Data Centre: unknown
      application : unknown_172.29.21.100[172.29.21.100] (not responding)
                        unknown_172.29.21.101[172.29.21.101] (not responding)

       webproxy : unknown_172.29.21.100[172.29.21.100] (not responding)
                  unknown_172.29.21.101[172.29.21.101] (not responding)
                  unknown_172.29.21.102[172.29.21.102] (not responding)

       database : unknown_172.29.21.100[172.29.21.100] (not responding)
                  unknown_172.29.21.101[172.29.21.101] (not responding)


Data Centre: jhb
             application : AS01[172.29.42.100]
                           AS02[172.29.42.101]

             webproxy :    PS01[172.29.42.102]
                           AS01[172.29.42.100]
                           AS02[172.29.42.101]

             database :    AS01[172.29.42.100]
                           AS02[172.29.42.101]

Data Centre: cpt
             application :


             webproxy :


             database :
  • The cluster will be operational, but only on the Primary Site.
  • You need to recover the lost nodes and if they are unrecoverable. Follow the recovery steps below.

Recovery Steps

  1. Remove the database weights of the failed nodes from the cluster: database weight del <ip>

  2. Run cluster del <ip> to remove the failed nodes from the existing half of the cluster. Power off the deleted node, or disable its Network Interface Card.

  3. Run cluster provision primary <ip> before a new server is added. It is recommended that this step is run in a terminal opened with the screen command.

  4. Redeploy the failed DR site nodes if the nodes are unrecoverable. Deploy 3 nodes: 2 as unified nodes and 1 as a proxy node. This applies to the DR site of a 6 node deployment or 8 node deployment.

  5. To create new unified nodes, see: Create a New VM Using the Platform-Install OVA.

  6. An extra functions file (extra_functions.py) that is installed on the existing cluster needs to be re-installed on each added unified node. Request the Macro_Update_<version>.template file from VOSS Level 2 support and run the command app template Macro_Update_<version>.template.

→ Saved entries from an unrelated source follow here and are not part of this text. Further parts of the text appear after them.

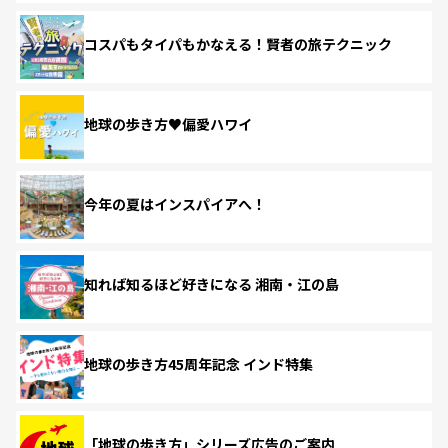
コスパもタイパもかなえる！賢者の旅テクニック
地球の歩き方♥偏愛ハワイ
今年の夏はインスパイアへ！
知れば知るほど好きになる 湘南・江の島
地球の歩き方45周年記念 インド特集
「地球の歩き方」シリーズ広告のご案内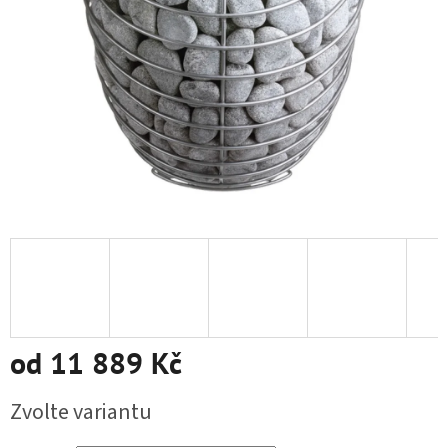
od
11 889 Kč
Měrná cena:
Zvolte variantu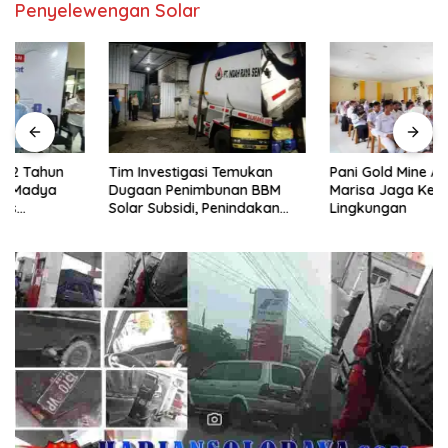
Penyelewengan Solar
Tim Investigasi Temukan
Pani Gold Mine Ajak Pelajar
Dugaan Penimbunan BBM
Marisa Jaga Kelestarian
Solar Subsidi, Penindakan
Lingkungan
Dipertanyakan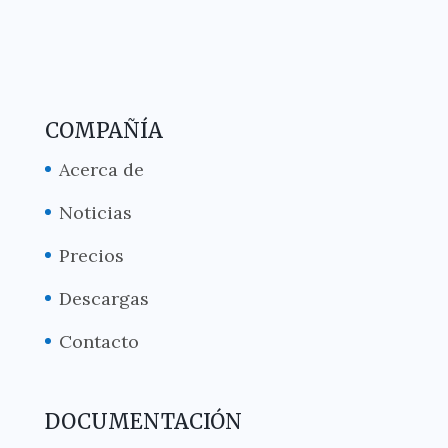
COMPAÑÍA
Acerca de
Noticias
Precios
Descargas
Contacto
DOCUMENTACIÓN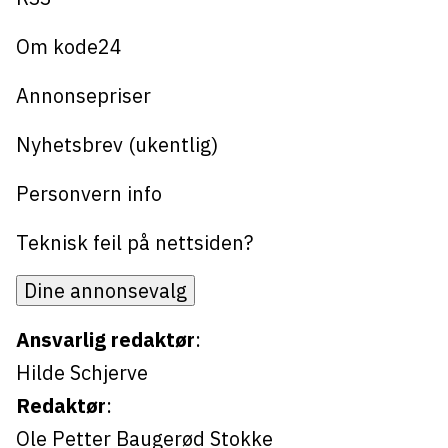
Om kode24
Annonsepriser
Nyhetsbrev (ukentlig)
Personvern info
Teknisk feil på nettsiden?
Dine annonsevalg
Ansvarlig redaktør
:
Hilde Schjerve
Redaktør
:
Ole Petter Baugerød Stokke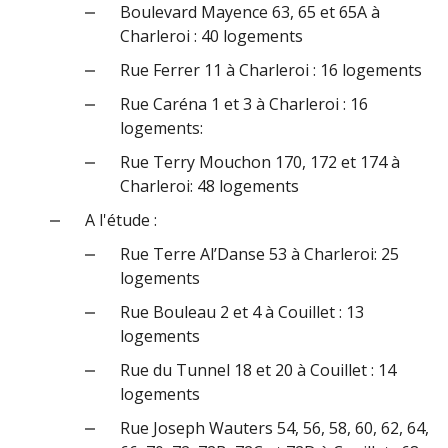
Boulevard Mayence 63, 65 et 65A à
Charleroi : 40 logements
Rue Ferrer 11 à Charleroi : 16 logements
Rue Caréna 1 et 3 à Charleroi : 16
logements:
Rue Terry Mouchon 170, 172 et 174 à
Charleroi: 48 logements
A l'étude :
Rue Terre Al’Danse 53 à Charleroi: 25
logements
Rue Bouleau 2 et 4 à Couillet : 13
logements
Rue du Tunnel 18 et 20 à Couillet : 14
logements
Rue Joseph Wauters 54, 56, 58, 60, 62, 64,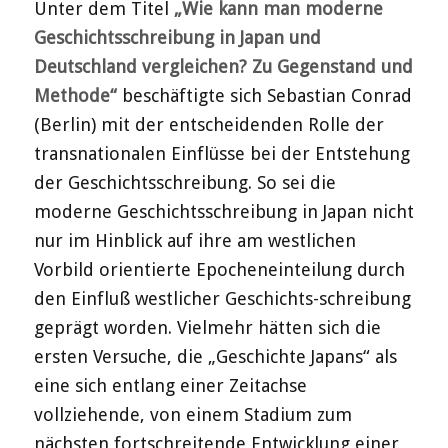
Unter dem Titel
„Wie kann man moderne
Geschichtsschreibung in Japan und
Deutschland vergleichen? Zu Gegenstand und
Methode“
beschäftigte sich Sebastian Conrad
(Berlin) mit der entscheidenden Rolle der
transnationalen Einflüsse bei der Entstehung
der Geschichtsschreibung. So sei die
moderne Geschichtsschreibung in Japan nicht
nur im Hinblick auf ihre am westlichen
Vorbild orientierte Epocheneinteilung durch
den Einfluß westlicher Geschichts-schreibung
geprägt worden. Vielmehr hätten sich die
ersten Versuche, die „Geschichte Japans“ als
eine sich entlang einer Zeitachse
vollziehende, von einem Stadium zum
nächsten fortschreitende Entwicklung einer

  7. If a node will be a unified or web proxy node, run cluster prepnode on it.

  8. From the primary unified node, after the redeployment, run cluster add <ip> with the IP address of the new unified node to add it to the existing cluster. Run cluster list to make sure the nodes added in cluster.

  9. Add the database weights nodes in the cluster.

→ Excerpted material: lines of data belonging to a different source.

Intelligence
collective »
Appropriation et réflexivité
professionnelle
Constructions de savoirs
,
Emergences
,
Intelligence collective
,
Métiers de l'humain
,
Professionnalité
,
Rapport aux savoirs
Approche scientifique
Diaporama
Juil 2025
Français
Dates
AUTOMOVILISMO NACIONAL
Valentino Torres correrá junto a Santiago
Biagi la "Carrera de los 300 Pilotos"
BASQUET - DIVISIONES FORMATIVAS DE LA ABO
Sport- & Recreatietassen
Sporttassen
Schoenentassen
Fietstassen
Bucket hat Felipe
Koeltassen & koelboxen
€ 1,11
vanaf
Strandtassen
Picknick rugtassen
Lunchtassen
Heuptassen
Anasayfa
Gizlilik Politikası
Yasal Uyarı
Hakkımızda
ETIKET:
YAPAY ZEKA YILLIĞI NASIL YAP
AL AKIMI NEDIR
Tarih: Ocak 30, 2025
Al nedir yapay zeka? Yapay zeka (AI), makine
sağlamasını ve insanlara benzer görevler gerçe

    • Delete all database weights in the cluster. On a selected unified node, for each unified node IP, run database weight del <IP>.
    • Re-add all database weights in the cluster. On each unified node, for each unified node IP, run database weight add <IP> <weight>
  10. Check all services, nodes and weights - either individually for each node, or for the cluster by using the commands:

    • cluster run all app status (make sure no services are stopped/broken - the message ‘suspended waiting for mongo’ is normal on the fresh unifieds)
    • cluster run application cluster list (make sure all application nodes show 6 nodes - or 8 nodes for an 8-node topology)
    • cluster run application database weight list (make sure all application nodes show correct weights)
  11. Run cluster provision primary <ip> to ensure that a primary is selected for the provisioning stage. It is recommended that this step is run in a terminal opened with the screen command.

    After provisioning, the database configuration can then be checked with the command database config.

  12. If an Active/Passive configuration was enabled prior to failover, this should be reconfigured by logging in on the nodes on the DR site and running the command voss workers 0.